### [Instruction]
Without omitting anything, copy the data exactly.

Stored data entries:
---

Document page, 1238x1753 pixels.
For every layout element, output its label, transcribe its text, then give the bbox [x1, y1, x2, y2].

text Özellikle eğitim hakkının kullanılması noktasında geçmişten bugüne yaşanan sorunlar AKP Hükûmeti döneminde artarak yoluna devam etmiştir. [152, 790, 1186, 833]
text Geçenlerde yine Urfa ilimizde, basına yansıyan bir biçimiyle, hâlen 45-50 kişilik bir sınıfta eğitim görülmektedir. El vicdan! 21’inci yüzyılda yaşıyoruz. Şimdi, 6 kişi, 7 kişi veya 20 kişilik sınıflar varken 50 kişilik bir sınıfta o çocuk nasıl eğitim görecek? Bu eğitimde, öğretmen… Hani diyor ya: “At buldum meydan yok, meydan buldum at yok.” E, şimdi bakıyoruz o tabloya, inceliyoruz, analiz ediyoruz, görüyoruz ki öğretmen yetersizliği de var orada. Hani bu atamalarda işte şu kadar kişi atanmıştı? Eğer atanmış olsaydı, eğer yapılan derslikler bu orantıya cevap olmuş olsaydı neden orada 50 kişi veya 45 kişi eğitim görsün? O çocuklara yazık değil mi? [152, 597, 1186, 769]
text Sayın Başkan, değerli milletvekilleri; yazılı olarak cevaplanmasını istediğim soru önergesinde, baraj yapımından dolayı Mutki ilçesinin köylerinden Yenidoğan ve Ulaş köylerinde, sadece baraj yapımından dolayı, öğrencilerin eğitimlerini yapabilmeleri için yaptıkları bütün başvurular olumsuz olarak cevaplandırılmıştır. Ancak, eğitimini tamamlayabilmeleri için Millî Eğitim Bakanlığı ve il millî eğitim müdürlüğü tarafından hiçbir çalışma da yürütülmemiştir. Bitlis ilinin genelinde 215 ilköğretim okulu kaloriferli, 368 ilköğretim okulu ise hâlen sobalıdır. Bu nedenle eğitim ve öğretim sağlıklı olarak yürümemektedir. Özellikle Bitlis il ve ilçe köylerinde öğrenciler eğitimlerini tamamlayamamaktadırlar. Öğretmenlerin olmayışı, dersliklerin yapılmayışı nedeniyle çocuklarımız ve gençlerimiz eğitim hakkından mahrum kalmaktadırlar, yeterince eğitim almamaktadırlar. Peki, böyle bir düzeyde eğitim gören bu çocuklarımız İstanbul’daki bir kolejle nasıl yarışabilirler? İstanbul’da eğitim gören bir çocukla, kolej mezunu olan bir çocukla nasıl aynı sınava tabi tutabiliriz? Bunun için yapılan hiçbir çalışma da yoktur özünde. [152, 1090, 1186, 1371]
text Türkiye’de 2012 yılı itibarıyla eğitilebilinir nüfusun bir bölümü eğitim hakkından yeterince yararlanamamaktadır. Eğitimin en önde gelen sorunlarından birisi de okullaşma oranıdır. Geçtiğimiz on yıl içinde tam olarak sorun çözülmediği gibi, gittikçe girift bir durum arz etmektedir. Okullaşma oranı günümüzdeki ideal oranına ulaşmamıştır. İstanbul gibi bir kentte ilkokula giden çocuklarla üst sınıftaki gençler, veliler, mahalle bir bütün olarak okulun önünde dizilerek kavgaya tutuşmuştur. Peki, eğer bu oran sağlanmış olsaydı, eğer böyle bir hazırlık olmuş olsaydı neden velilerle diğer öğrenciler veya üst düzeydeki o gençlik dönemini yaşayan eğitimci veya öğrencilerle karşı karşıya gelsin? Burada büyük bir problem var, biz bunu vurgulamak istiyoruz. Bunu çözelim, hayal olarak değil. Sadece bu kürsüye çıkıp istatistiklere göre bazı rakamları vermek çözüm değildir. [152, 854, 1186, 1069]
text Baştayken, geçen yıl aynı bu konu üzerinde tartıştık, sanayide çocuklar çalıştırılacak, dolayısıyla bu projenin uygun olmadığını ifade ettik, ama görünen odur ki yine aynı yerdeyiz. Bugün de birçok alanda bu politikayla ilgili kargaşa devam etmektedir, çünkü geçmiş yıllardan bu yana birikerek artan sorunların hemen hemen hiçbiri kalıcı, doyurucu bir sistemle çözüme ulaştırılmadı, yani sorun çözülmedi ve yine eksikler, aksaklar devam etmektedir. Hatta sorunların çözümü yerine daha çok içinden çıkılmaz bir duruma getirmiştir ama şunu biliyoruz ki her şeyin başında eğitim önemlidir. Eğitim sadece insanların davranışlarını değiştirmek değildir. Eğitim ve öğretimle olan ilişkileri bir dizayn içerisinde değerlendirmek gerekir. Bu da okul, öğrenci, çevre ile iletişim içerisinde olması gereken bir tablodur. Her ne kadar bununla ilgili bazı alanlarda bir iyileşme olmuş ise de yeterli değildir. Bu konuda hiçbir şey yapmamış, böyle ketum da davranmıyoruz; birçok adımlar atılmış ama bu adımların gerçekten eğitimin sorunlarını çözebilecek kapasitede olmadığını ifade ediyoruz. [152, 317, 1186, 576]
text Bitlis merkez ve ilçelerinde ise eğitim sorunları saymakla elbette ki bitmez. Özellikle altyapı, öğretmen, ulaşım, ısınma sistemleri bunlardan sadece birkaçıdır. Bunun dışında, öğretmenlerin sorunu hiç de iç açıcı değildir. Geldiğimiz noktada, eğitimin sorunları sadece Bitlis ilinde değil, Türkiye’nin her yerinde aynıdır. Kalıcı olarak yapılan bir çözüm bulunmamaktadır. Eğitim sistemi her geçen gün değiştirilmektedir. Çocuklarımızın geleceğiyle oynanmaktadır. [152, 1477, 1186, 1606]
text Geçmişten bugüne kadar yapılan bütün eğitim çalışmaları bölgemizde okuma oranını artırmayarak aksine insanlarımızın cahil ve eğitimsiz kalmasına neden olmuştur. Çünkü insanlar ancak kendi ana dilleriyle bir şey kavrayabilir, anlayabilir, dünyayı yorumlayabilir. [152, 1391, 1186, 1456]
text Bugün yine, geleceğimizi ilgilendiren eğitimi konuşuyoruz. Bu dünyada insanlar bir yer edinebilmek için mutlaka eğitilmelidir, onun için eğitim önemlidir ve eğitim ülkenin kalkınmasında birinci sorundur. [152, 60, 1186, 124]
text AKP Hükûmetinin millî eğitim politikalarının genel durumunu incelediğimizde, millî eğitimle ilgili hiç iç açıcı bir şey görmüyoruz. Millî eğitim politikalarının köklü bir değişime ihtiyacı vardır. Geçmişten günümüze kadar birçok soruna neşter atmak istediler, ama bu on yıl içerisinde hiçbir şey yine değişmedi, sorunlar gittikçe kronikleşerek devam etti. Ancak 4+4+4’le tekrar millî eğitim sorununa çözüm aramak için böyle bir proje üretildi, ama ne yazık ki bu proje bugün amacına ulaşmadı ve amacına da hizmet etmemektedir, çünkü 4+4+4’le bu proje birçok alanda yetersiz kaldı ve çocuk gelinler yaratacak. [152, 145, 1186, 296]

---

### [Reply to the exercise]
Document page, 1238x1753 pixels.
For every layout element, output its label, transcribe its text, then give the bbox [x1, y1, x2, y2].

text Özellikle eğitim hakkının kullanılması noktasında geçmişten bugüne yaşanan sorunlar AKP Hükûmeti döneminde artarak yoluna devam etmiştir. [152, 790, 1186, 833]
text Geçenlerde yine Urfa ilimizde, basına yansıyan bir biçimiyle, hâlen 45-50 kişilik bir sınıfta eğitim görülmektedir. El vicdan! 21’inci yüzyılda yaşıyoruz. Şimdi, 6 kişi, 7 kişi veya 20 kişilik sınıflar varken 50 kişilik bir sınıfta o çocuk nasıl eğitim görecek? Bu eğitimde, öğretmen… Hani diyor ya: “At buldum meydan yok, meydan buldum at yok.” E, şimdi bakıyoruz o tabloya, inceliyoruz, analiz ediyoruz, görüyoruz ki öğretmen yetersizliği de var orada. Hani bu atamalarda işte şu kadar kişi atanmıştı? Eğer atanmış olsaydı, eğer yapılan derslikler bu orantıya cevap olmuş olsaydı neden orada 50 kişi veya 45 kişi eğitim görsün? O çocuklara yazık değil mi? [152, 597, 1186, 769]
text Sayın Başkan, değerli milletvekilleri; yazılı olarak cevaplanmasını istediğim soru önergesinde, baraj yapımından dolayı Mutki ilçesinin köylerinden Yenidoğan ve Ulaş köylerinde, sadece baraj yapımından dolayı, öğrencilerin eğitimlerini yapabilmeleri için yaptıkları bütün başvurular olumsuz olarak cevaplandırılmıştır. Ancak, eğitimini tamamlayabilmeleri için Millî Eğitim Bakanlığı ve il millî eğitim müdürlüğü tarafından hiçbir çalışma da yürütülmemiştir. Bitlis ilinin genelinde 215 ilköğretim okulu kaloriferli, 368 ilköğretim okulu ise hâlen sobalıdır. Bu nedenle eğitim ve öğretim sağlıklı olarak yürümemektedir. Özellikle Bitlis il ve ilçe köylerinde öğrenciler eğitimlerini tamamlayamamaktadırlar. Öğretmenlerin olmayışı, dersliklerin yapılmayışı nedeniyle çocuklarımız ve gençlerimiz eğitim hakkından mahrum kalmaktadırlar, yeterince eğitim almamaktadırlar. Peki, böyle bir düzeyde eğitim gören bu çocuklarımız İstanbul’daki bir kolejle nasıl yarışabilirler? İstanbul’da eğitim gören bir çocukla, kolej mezunu olan bir çocukla nasıl aynı sınava tabi tutabiliriz? Bunun için yapılan hiçbir çalışma da yoktur özünde. [152, 1090, 1186, 1371]
text Türkiye’de 2012 yılı itibarıyla eğitilebilinir nüfusun bir bölümü eğitim hakkından yeterince yararlanamamaktadır. Eğitimin en önde gelen sorunlarından birisi de okullaşma oranıdır. Geçtiğimiz on yıl içinde tam olarak sorun çözülmediği gibi, gittikçe girift bir durum arz etmektedir. Okullaşma oranı günümüzdeki ideal oranına ulaşmamıştır. İstanbul gibi bir kentte ilkokula giden çocuklarla üst sınıftaki gençler, veliler, mahalle bir bütün olarak okulun önünde dizilerek kavgaya tutuşmuştur. Peki, eğer bu oran sağlanmış olsaydı, eğer böyle bir hazırlık olmuş olsaydı neden velilerle diğer öğrenciler veya üst düzeydeki o gençlik dönemini yaşayan eğitimci veya öğrencilerle karşı karşıya gelsin? Burada büyük bir problem var, biz bunu vurgulamak istiyoruz. Bunu çözelim, hayal olarak değil. Sadece bu kürsüye çıkıp istatistiklere göre bazı rakamları vermek çözüm değildir. [152, 854, 1186, 1069]
text Baştayken, geçen yıl aynı bu konu üzerinde tartıştık, sanayide çocuklar çalıştırılacak, dolayısıyla bu projenin uygun olmadığını ifade ettik, ama görünen odur ki yine aynı yerdeyiz. Bugün de birçok alanda bu politikayla ilgili kargaşa devam etmektedir, çünkü geçmiş yıllardan bu yana birikerek artan sorunların hemen hemen hiçbiri kalıcı, doyurucu bir sistemle çözüme ulaştırılmadı, yani sorun çözülmedi ve yine eksikler, aksaklar devam etmektedir. Hatta sorunların çözümü yerine daha çok içinden çıkılmaz bir duruma getirmiştir ama şunu biliyoruz ki her şeyin başında eğitim önemlidir. Eğitim sadece insanların davranışlarını değiştirmek değildir. Eğitim ve öğretimle olan ilişkileri bir dizayn içerisinde değerlendirmek gerekir. Bu da okul, öğrenci, çevre ile iletişim içerisinde olması gereken bir tablodur. Her ne kadar bununla ilgili bazı alanlarda bir iyileşme olmuş ise de yeterli değildir. Bu konuda hiçbir şey yapmamış, böyle ketum da davranmıyoruz; birçok adımlar atılmış ama bu adımların gerçekten eğitimin sorunlarını çözebilecek kapasitede olmadığını ifade ediyoruz. [152, 317, 1186, 576]
text Bitlis merkez ve ilçelerinde ise eğitim sorunları saymakla elbette ki bitmez. Özellikle altyapı, öğretmen, ulaşım, ısınma sistemleri bunlardan sadece birkaçıdır. Bunun dışında, öğretmenlerin sorunu hiç de iç açıcı değildir. Geldiğimiz noktada, eğitimin sorunları sadece Bitlis ilinde değil, Türkiye’nin her yerinde aynıdır. Kalıcı olarak yapılan bir çözüm bulunmamaktadır. Eğitim sistemi her geçen gün değiştirilmektedir. Çocuklarımızın geleceğiyle oynanmaktadır. [152, 1477, 1186, 1606]
text Geçmişten bugüne kadar yapılan bütün eğitim çalışmaları bölgemizde okuma oranını artırmayarak aksine insanlarımızın cahil ve eğitimsiz kalmasına neden olmuştur. Çünkü insanlar ancak kendi ana dilleriyle bir şey kavrayabilir, anlayabilir, dünyayı yorumlayabilir. [152, 1391, 1186, 1456]
text Bugün yine, geleceğimizi ilgilendiren eğitimi konuşuyoruz. Bu dünyada insanlar bir yer edinebilmek için mutlaka eğitilmelidir, onun için eğitim önemlidir ve eğitim ülkenin kalkınmasında birinci sorundur. [152, 60, 1186, 124]
text AKP Hükûmetinin millî eğitim politikalarının genel durumunu incelediğimizde, millî eğitimle ilgili hiç iç açıcı bir şey görmüyoruz. Millî eğitim politikalarının köklü bir değişime ihtiyacı vardır. Geçmişten günümüze kadar birçok soruna neşter atmak istediler, ama bu on yıl içerisinde hiçbir şey yine değişmedi, sorunlar gittikçe kronikleşerek devam etti. Ancak 4+4+4’le tekrar millî eğitim sorununa çözüm aramak için böyle bir proje üretildi, ama ne yazık ki bu proje bugün amacına ulaşmadı ve amacına da hizmet etmemektedir, çünkü 4+4+4’le bu proje birçok alanda yetersiz kaldı ve çocuk gelinler yaratacak. [152, 145, 1186, 296]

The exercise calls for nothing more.